Hareket kuşkusuz Corbyn ile kaim değil, istifası hareketin sonunu getirmeyecektir, Gary Younge Guardian’da bunun altını çizdi. İşçi Partisi’ne merkezci bir lider atamak isteyenler bu saatten sonra zorlanacaktır. Fakat dünyanın çok kültürlü kentli neoliberalizm karşıtları aynı zamanda Jacobin’in İngiltere editörü Ronan Burtenshaw’ın uyarılarını da dikkate almalı. ABD’nin Pas Kuşağı’nın ya da Kuzey İngiltere’nin eksik istihdam edilen ya da işsiz insanlarının haysiyetlerine basarak, onlara son tahlilde faydalı toplumsal adalet politikaları önermenizin bir karşılığı yok. Verdikleri oyun hangisinin geçerli, hangisinin geçersiz olduğuna siz karar veremezsiniz. Siyaset önerilerinizi oluştururken onları da dinlemek zorundasınız yoksa sağ popülizmle baş etmek mümkün olmayacaktır. Sınıf bilinci neoliberal küreselleşmenin hangi veçheleriyle uğraşacağına dair değerli fikirleri olanların tekelinde değil. Kırk yıldır topluluklarını bir arada tutan kurumlara yönelik saldırıyı deneyimleyenlerin söyleyecek sözü var. Onları dinlemeye gönül indirecek olan varsa…

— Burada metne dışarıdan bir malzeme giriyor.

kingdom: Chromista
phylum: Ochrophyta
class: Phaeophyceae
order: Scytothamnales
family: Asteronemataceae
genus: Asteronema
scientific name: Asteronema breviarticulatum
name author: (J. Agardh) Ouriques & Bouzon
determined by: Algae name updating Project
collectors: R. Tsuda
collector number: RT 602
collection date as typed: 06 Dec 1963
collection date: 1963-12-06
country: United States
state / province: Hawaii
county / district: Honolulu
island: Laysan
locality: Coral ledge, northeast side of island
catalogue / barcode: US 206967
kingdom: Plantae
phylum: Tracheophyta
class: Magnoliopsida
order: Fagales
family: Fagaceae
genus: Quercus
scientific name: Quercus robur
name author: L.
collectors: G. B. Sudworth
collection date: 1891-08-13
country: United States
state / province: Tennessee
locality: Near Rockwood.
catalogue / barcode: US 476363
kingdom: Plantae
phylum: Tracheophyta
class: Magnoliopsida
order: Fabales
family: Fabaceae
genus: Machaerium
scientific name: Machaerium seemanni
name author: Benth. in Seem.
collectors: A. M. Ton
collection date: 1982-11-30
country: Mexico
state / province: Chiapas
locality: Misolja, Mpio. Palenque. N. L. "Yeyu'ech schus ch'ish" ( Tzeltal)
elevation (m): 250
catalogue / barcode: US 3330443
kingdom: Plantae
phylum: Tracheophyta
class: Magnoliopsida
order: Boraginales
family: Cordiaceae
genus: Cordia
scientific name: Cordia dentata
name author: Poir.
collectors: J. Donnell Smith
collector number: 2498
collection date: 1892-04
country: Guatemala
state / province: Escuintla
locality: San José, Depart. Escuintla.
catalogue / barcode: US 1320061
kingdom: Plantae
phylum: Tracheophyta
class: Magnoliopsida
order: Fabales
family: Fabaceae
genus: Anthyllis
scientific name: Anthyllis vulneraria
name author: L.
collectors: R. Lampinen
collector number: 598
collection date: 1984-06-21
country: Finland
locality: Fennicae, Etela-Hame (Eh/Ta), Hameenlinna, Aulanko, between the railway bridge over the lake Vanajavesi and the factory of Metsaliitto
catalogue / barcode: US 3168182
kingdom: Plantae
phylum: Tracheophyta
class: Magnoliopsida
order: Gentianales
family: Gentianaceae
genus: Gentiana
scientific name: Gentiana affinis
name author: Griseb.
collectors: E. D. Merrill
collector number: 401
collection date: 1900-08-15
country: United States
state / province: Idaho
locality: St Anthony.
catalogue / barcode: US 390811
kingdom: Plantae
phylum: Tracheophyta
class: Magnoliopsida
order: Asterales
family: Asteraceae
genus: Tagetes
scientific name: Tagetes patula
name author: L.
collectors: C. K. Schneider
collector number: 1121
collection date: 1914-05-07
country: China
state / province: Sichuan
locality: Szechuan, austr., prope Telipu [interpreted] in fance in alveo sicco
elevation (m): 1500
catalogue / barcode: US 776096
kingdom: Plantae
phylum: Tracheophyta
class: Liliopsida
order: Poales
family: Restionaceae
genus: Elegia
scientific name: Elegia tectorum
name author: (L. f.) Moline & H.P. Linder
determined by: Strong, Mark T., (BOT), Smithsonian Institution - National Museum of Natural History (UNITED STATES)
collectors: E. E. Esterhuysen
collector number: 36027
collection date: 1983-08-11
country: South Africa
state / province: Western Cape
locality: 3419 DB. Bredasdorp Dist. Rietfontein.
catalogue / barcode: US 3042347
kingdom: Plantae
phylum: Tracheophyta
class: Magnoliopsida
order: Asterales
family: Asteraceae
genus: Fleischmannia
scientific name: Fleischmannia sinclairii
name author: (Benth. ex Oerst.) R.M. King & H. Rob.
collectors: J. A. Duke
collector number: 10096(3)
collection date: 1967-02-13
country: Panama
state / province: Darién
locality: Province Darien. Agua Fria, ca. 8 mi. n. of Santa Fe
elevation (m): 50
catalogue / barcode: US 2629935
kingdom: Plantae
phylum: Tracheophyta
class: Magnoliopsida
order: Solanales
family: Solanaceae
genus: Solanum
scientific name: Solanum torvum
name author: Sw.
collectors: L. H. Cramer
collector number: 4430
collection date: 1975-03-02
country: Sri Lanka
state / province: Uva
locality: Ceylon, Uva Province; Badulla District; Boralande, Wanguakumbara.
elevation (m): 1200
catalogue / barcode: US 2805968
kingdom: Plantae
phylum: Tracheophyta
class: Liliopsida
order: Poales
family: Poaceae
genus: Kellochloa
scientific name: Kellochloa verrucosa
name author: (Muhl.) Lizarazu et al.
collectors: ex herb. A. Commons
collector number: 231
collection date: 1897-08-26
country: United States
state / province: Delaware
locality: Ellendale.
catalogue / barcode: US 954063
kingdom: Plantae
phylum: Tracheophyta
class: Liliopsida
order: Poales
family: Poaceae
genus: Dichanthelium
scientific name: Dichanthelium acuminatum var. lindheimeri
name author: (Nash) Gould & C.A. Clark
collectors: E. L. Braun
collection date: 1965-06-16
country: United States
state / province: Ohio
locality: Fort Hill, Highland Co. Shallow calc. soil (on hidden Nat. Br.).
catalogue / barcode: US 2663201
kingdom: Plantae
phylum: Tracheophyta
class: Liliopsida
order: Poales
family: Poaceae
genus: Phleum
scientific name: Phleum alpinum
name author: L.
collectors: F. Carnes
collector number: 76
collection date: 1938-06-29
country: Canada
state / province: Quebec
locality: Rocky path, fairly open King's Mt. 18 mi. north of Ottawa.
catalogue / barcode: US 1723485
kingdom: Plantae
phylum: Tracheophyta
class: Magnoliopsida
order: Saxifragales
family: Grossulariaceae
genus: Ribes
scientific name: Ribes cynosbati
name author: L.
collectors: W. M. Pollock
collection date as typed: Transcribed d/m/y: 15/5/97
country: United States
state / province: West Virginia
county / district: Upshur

Çok farklı bir konjonktürde aynı öneriyi biraz başka bir bağlamda Türkiye için de yapabiliriz. Mensup olduğunuz statü grubunun hayat tarzını, değerlerini sınıf siyaseti diye ambalajlayarak katma değeri düşük ürünlerde uzmanlaşan bir sanayi ülkesi olan Türkiye’de mavi yakalılara dayatmaya kalkmayın. Bu onları otoriter popülizmin kucağına itmenin garanti bir yoludur. Kuşkusuz, bu emekçilerin şoven ya da mezhepçi eğilimlerine göz yumun demek değildir. Bunlarla tavizsiz mücadele ancak siz de kendi burjuva konfor alanınızdan kopmaya cesaret ettiğinizde mümkün olacaktır. Bunun dışında sadece kültür savaşı ateşine odun taşırsınız.